ただし、松尾教授も無制限の学習を推進しているわけではない。AIの活発な利用を促す一方で「あくまでバランスを取っていきたい」という立場だ。「(日本政府の)AI利用の前のめりでありつつ、欧州の主導するAIルール作りにも積極的にコミットしていく態度はとてもよいと思う」とも語る。(P290)

出所「Chat GPTエフェクト」

 生成AIが人間の創作物を学習し、新たなコンテンツを生成する能力は、既存の著作権法の枠組みを超える問題を引き起こし、作者の権利とAI生成コンテンツの境界線についての議論が生れています。

 比較的緩やかな著作権法の日本において、イノベーションを奨励する一方で、知的資産の保護の観点も重要です。
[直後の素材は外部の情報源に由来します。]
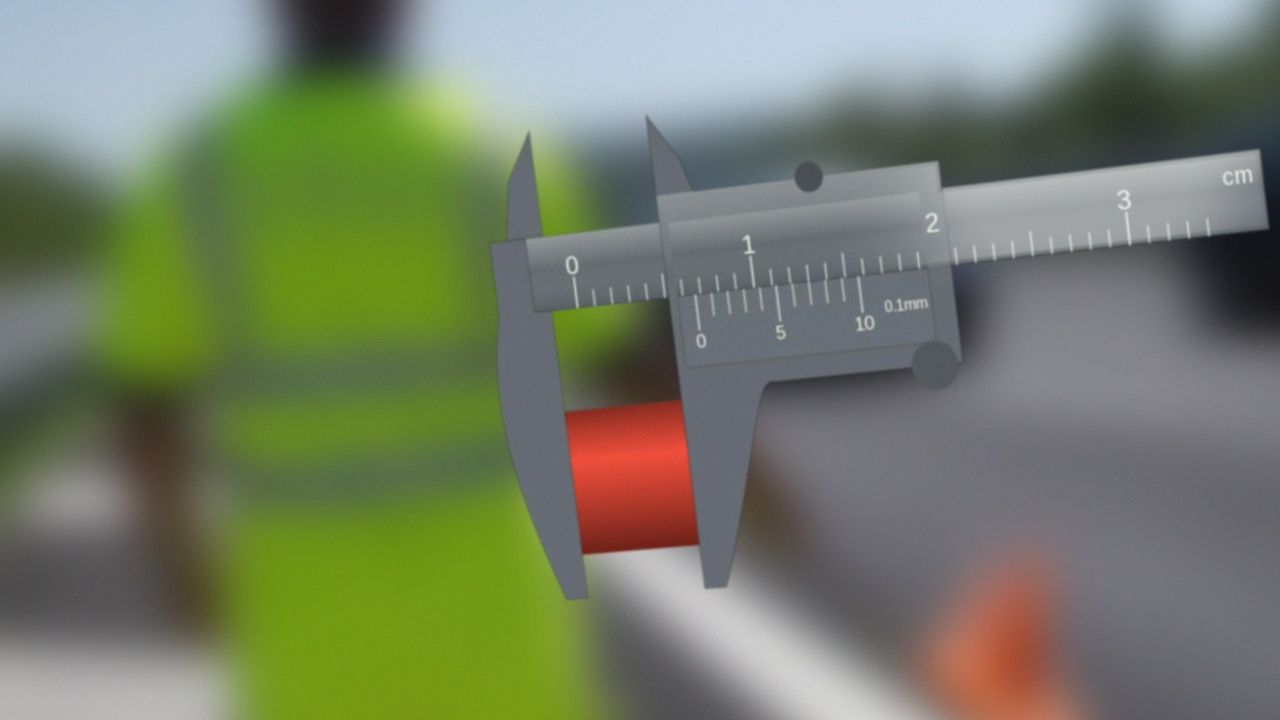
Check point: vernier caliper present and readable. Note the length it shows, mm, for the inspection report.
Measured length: 6.7 mm
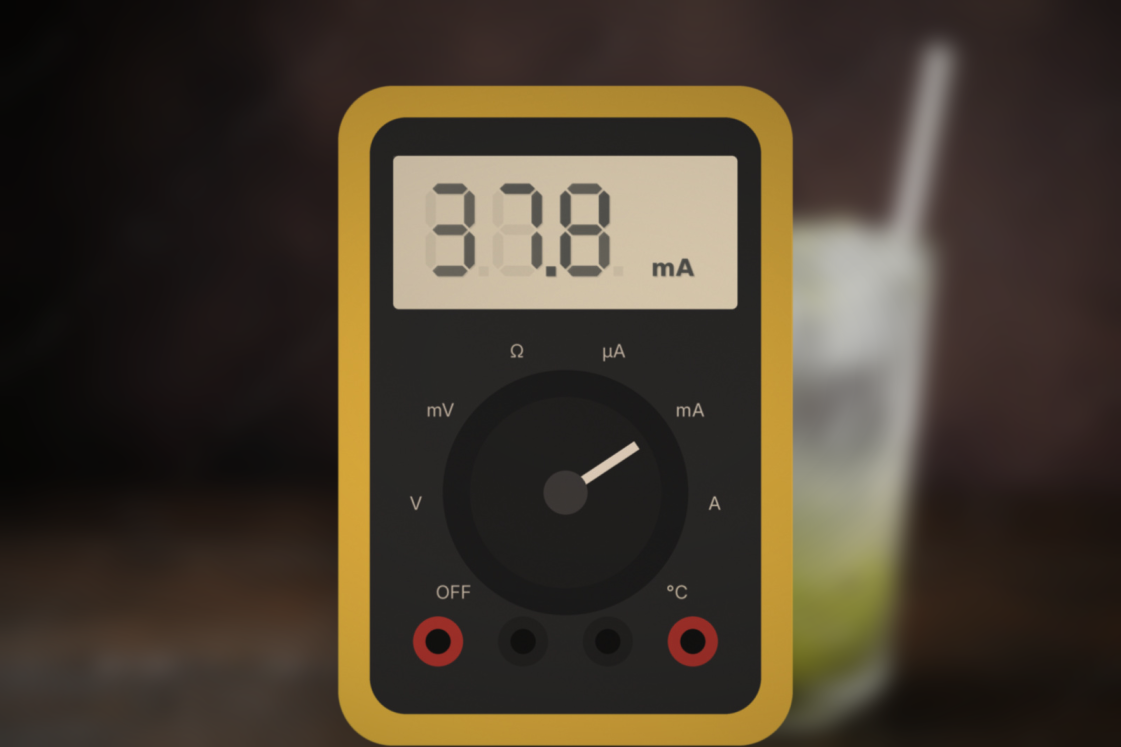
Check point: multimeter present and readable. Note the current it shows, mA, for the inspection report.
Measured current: 37.8 mA
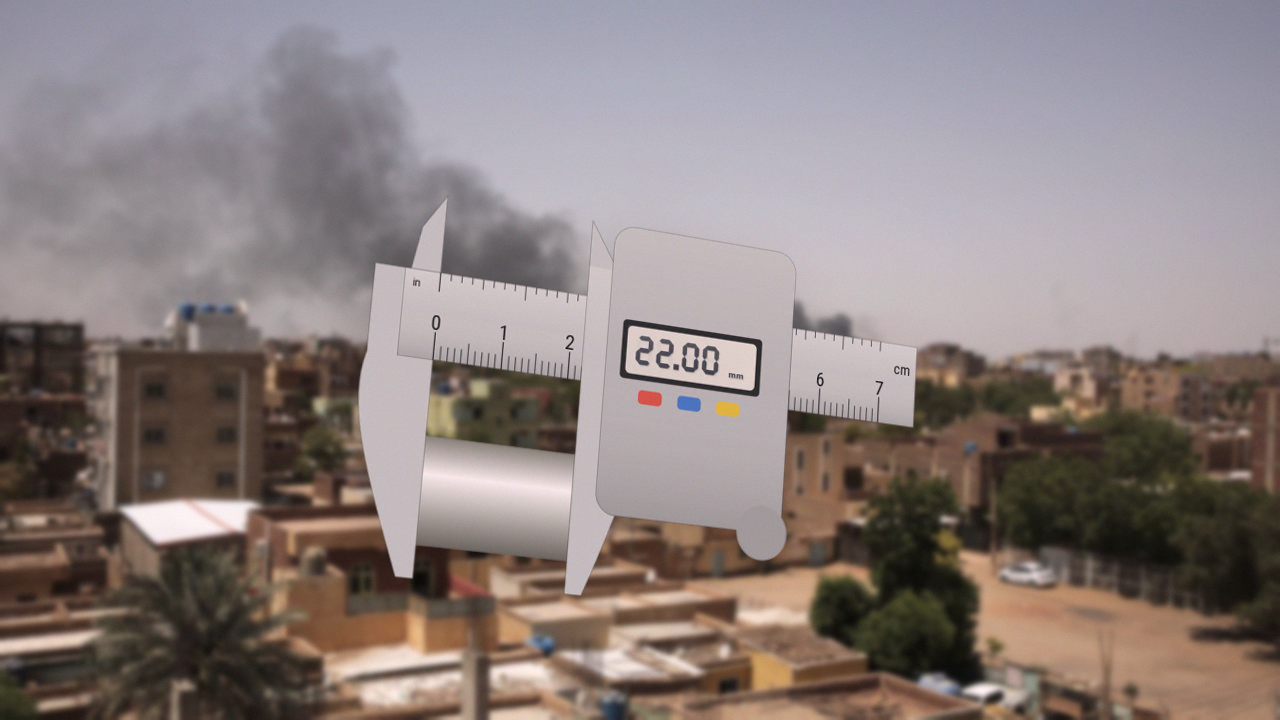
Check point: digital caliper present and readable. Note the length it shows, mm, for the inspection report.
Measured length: 22.00 mm
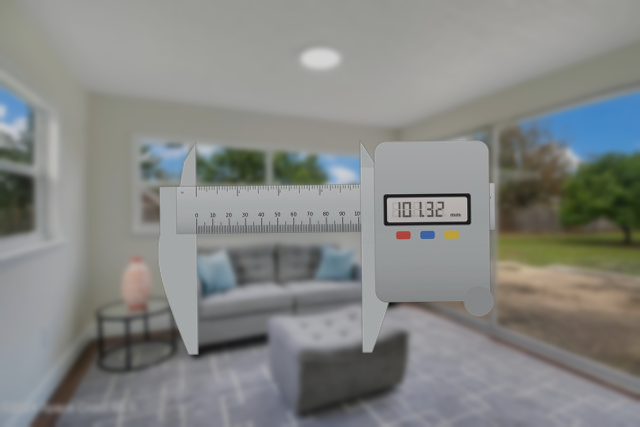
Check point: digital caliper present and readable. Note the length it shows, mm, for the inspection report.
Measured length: 101.32 mm
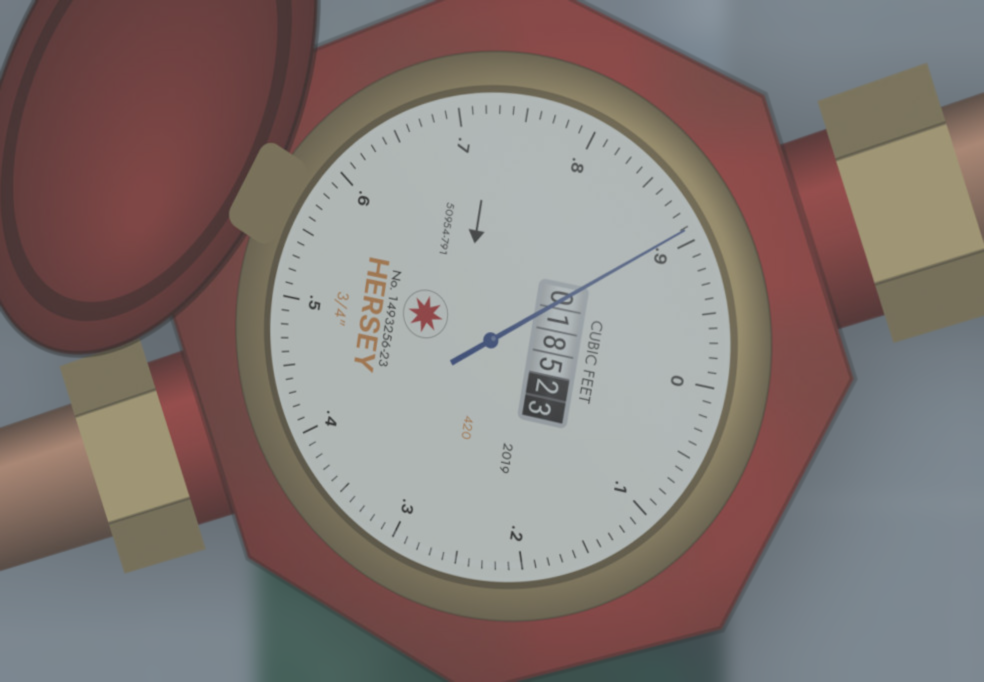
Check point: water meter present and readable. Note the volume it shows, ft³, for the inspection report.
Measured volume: 18522.89 ft³
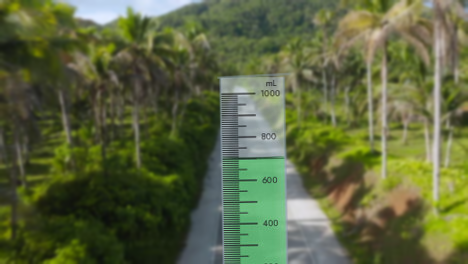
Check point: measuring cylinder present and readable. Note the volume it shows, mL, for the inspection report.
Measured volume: 700 mL
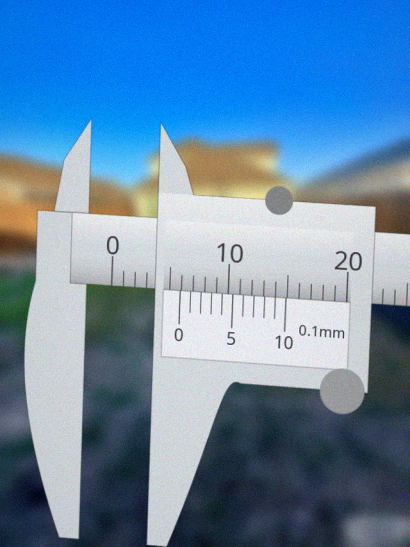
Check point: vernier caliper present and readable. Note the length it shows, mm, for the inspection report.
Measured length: 5.9 mm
ガイドラインや規制の策定、法律や規制の更新をウォッチしながら、表現者の権利と技術革新を促進のバランスはどこにあるのかを各人が把握していくことは新しい責任の形のように思います。

6.最後に

 以上をまとめますと、ChatGPTをはじめとする生成AIは、ビジネス、社会、そして個人の生活に大きな変化をもたらしています。これらの技術は、業務の効率化、新しいコミュニケーションの取り方、個人の未知の能力の開花など、多くの機会を提供くれています。しかし、これらの進歩は同時に、セキュリティ上の脅威、倫理に関わる葛藤、今の仕事の行く末、プライバシーの保護など、多くの懸念や課題も引き起こしています。
 
 中小企業経営においては限られた経営資源の再編集において生成AIを取り入れることは必須だと思っています。生成AIの力を最大限に活用し、同時にそれらがもたらすリスクを管理するためにも、過去からの捕らわれから如何にして解放するかを日々問いかけていくことが必要です。その時には、よりよい未来の構想に向けて倫理、責任が中心テーマとなります。
 
 中小企業においても取締役会の場でマネジメント層が深度ある議論をできることが望ましいです。取締役会が非設置であれば、経営における生成AIとの付き合い方を議論できるパートナーを据えることが必要です。

 冒頭の「組織内の役割が AI に置き換わると思っていない」という発想では、他社に会社が競争で遅れを取り、取り残されてしまうという現実だけはお互いに忘れてはなりません。